● **Collected data entries**:
=== Begin Enclosure ===

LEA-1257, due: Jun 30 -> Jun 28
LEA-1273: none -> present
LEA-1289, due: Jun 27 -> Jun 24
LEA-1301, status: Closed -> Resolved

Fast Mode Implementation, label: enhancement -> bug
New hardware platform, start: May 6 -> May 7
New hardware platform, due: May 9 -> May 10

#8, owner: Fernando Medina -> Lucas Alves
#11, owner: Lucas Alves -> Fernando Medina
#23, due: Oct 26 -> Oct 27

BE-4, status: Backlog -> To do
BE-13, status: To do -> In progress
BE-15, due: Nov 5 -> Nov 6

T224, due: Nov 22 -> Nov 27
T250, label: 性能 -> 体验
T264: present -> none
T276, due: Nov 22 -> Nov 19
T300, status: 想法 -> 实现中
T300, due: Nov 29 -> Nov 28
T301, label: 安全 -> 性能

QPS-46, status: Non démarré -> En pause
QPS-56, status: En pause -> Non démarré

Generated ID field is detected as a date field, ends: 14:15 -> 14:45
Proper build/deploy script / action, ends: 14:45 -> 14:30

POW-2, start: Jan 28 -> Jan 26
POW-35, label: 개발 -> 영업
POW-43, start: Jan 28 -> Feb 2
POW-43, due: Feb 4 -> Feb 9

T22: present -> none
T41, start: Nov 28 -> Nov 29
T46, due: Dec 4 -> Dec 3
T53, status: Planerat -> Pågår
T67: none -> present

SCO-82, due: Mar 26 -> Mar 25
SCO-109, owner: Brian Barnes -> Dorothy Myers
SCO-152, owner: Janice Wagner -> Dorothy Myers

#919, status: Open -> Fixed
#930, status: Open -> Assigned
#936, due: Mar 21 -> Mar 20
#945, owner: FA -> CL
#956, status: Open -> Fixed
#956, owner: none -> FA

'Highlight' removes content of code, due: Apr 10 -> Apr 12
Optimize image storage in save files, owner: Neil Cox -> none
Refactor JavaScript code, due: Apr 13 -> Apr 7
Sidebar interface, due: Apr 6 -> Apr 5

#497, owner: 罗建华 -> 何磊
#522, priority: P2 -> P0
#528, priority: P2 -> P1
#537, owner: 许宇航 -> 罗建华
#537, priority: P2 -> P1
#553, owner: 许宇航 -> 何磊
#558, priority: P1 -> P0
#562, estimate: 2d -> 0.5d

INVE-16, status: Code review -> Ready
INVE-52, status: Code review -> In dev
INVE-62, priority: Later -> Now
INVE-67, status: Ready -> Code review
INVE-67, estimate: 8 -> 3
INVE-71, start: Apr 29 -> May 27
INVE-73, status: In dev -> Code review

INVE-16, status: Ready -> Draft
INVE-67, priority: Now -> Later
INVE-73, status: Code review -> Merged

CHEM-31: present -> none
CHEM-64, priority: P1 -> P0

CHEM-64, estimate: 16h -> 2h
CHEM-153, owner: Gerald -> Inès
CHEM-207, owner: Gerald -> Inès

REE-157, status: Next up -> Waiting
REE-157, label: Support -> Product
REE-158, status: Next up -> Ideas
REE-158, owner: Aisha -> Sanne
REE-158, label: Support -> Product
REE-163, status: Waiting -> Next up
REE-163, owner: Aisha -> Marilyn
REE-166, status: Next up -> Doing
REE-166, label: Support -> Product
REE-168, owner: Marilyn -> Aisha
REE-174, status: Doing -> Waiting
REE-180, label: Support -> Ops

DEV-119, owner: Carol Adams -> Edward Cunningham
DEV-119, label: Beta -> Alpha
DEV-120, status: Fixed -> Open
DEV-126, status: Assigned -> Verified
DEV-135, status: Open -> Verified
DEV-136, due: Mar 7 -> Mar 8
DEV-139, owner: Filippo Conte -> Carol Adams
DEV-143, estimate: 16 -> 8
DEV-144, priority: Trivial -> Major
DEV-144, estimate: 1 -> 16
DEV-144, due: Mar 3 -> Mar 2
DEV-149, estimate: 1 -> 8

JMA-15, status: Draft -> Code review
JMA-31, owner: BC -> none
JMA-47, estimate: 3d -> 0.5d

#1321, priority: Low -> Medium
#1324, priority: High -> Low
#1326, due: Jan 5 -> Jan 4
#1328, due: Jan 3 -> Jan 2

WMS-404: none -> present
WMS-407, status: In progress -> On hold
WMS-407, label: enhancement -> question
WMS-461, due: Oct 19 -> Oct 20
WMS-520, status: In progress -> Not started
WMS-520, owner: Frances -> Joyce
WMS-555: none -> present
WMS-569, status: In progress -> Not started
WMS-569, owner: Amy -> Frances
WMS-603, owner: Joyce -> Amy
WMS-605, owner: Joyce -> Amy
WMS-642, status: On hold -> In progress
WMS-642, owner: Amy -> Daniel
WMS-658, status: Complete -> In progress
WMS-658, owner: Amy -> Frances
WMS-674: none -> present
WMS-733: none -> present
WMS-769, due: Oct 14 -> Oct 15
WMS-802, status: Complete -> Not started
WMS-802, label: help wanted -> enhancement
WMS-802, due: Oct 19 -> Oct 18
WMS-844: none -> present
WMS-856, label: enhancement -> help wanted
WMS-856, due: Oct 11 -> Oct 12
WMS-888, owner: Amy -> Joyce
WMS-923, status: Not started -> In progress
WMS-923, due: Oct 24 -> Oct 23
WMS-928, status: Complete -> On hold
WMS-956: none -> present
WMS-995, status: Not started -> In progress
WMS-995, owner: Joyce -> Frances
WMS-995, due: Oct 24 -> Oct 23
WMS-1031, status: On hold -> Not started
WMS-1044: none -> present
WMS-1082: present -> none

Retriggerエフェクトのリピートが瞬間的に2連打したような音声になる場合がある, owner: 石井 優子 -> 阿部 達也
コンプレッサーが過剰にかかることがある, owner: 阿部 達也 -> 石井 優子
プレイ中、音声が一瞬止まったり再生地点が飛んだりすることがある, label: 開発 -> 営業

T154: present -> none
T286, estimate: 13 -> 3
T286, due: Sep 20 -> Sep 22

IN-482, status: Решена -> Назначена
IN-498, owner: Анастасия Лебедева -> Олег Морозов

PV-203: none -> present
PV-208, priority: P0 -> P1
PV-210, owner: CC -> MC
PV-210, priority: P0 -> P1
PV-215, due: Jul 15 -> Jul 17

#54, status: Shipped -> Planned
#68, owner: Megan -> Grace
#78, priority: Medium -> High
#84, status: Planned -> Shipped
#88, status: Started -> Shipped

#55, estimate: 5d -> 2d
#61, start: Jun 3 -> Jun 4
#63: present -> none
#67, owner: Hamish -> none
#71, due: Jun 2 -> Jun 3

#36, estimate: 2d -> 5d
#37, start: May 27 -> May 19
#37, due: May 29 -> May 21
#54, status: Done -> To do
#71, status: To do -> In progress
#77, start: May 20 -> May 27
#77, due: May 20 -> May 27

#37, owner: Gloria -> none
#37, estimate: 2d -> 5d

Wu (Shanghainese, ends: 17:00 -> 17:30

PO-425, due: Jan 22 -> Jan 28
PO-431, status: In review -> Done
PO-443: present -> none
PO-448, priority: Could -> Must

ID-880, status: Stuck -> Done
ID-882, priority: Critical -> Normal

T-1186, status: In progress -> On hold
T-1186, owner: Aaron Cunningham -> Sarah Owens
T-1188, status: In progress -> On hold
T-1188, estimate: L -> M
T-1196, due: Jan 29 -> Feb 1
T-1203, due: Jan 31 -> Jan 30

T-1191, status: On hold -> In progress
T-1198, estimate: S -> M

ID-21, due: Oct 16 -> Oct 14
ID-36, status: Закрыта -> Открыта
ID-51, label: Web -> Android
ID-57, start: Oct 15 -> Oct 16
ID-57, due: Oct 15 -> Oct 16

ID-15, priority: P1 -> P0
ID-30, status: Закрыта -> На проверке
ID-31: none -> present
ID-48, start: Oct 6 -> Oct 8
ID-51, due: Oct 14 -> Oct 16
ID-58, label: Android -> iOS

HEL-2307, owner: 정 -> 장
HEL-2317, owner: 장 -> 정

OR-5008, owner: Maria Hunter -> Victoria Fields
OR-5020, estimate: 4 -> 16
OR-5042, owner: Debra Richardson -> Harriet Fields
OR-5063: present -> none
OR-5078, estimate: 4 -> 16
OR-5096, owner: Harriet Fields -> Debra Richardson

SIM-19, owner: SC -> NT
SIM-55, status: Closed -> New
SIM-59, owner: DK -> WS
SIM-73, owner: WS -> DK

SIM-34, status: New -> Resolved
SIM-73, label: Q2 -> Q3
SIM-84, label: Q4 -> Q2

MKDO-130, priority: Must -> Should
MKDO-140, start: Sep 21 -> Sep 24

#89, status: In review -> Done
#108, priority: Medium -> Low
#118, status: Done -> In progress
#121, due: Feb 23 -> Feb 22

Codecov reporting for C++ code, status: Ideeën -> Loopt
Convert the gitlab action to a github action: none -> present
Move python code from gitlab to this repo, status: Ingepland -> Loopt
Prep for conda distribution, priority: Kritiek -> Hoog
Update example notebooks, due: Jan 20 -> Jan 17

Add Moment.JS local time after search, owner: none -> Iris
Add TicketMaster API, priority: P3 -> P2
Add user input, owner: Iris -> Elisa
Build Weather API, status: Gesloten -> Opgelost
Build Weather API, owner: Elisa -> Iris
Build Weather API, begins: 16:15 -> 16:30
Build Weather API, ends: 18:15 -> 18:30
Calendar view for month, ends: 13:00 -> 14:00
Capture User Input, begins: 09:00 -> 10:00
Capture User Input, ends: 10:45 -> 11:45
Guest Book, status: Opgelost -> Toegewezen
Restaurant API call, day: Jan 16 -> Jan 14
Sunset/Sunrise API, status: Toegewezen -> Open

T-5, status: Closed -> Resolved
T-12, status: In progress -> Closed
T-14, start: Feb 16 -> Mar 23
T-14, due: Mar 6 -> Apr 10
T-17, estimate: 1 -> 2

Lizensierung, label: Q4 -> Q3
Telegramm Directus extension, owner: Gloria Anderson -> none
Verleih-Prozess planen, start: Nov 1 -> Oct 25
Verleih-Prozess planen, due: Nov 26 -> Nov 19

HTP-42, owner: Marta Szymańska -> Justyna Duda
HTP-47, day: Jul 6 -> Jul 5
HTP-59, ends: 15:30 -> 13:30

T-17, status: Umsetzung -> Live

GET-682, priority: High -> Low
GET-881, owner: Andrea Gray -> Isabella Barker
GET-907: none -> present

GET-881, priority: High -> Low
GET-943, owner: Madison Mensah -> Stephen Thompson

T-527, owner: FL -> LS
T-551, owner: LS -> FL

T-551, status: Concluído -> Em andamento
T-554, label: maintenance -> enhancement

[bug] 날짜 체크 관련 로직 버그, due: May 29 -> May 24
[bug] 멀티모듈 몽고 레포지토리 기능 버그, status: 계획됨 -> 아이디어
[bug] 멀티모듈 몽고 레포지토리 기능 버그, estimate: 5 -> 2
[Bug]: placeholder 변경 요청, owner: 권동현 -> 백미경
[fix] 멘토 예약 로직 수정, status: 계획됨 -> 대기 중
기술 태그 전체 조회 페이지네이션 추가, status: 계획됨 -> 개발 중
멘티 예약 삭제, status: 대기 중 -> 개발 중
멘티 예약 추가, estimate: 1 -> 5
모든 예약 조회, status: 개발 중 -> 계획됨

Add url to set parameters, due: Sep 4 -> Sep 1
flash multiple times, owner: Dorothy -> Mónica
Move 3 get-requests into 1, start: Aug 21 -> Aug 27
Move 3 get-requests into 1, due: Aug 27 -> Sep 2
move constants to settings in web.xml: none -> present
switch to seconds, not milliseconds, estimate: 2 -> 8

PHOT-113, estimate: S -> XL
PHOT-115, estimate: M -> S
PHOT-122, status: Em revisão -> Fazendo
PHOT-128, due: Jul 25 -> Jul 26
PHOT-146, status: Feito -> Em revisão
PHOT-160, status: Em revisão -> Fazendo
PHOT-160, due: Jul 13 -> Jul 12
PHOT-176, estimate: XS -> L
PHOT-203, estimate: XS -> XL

=== End Enclosure ===

● **PROBLEM REQUIREMENTS**: What you give back must be the stretch above, starting at the line with "#61, start: Jun 3 -> Jun 4" and ending at the line with "SIM-73, label: Q2 -> Q3", copied exactly.

● **RESULT OF THE EXERCISE**:
#61, start: Jun 3 -> Jun 4
#63: present -> none
#67, owner: Hamish -> none
#71, due: Jun 2 -> Jun 3

#36, estimate: 2d -> 5d
#37, start: May 27 -> May 19
#37, due: May 29 -> May 21
#54, status: Done -> To do
#71, status: To do -> In progress
#77, start: May 20 -> May 27
#77, due: May 20 -> May 27

#37, owner: Gloria -> none
#37, estimate: 2d -> 5d

Wu (Shanghainese, ends: 17:00 -> 17:30

PO-425, due: Jan 22 -> Jan 28
PO-431, status: In review -> Done
PO-443: present -> none
PO-448, priority: Could -> Must

ID-880, status: Stuck -> Done
ID-882, priority: Critical -> Normal

T-1186, status: In progress -> On hold
T-1186, owner: Aaron Cunningham -> Sarah Owens
T-1188, status: In progress -> On hold
T-1188, estimate: L -> M
T-1196, due: Jan 29 -> Feb 1
T-1203, due: Jan 31 -> Jan 30

T-1191, status: On hold -> In progress
T-1198, estimate: S -> M

ID-21, due: Oct 16 -> Oct 14
ID-36, status: Закрыта -> Открыта
ID-51, label: Web -> Android
ID-57, start: Oct 15 -> Oct 16
ID-57, due: Oct 15 -> Oct 16

ID-15, priority: P1 -> P0
ID-30, status: Закрыта -> На проверке
ID-31: none -> present
ID-48, start: Oct 6 -> Oct 8
ID-51, due: Oct 14 -> Oct 16
ID-58, label: Android -> iOS

HEL-2307, owner: 정 -> 장
HEL-2317, owner: 장 -> 정

OR-5008, owner: Maria Hunter -> Victoria Fields
OR-5020, estimate: 4 -> 16
OR-5042, owner: Debra Richardson -> Harriet Fields
OR-5063: present -> none
OR-5078, estimate: 4 -> 16
OR-5096, owner: Harriet Fields -> Debra Richardson

SIM-19, owner: SC -> NT
SIM-55, status: Closed -> New
SIM-59, owner: DK -> WS
SIM-73, owner: WS -> DK

SIM-34, status: New -> Resolved
SIM-73, label: Q2 -> Q3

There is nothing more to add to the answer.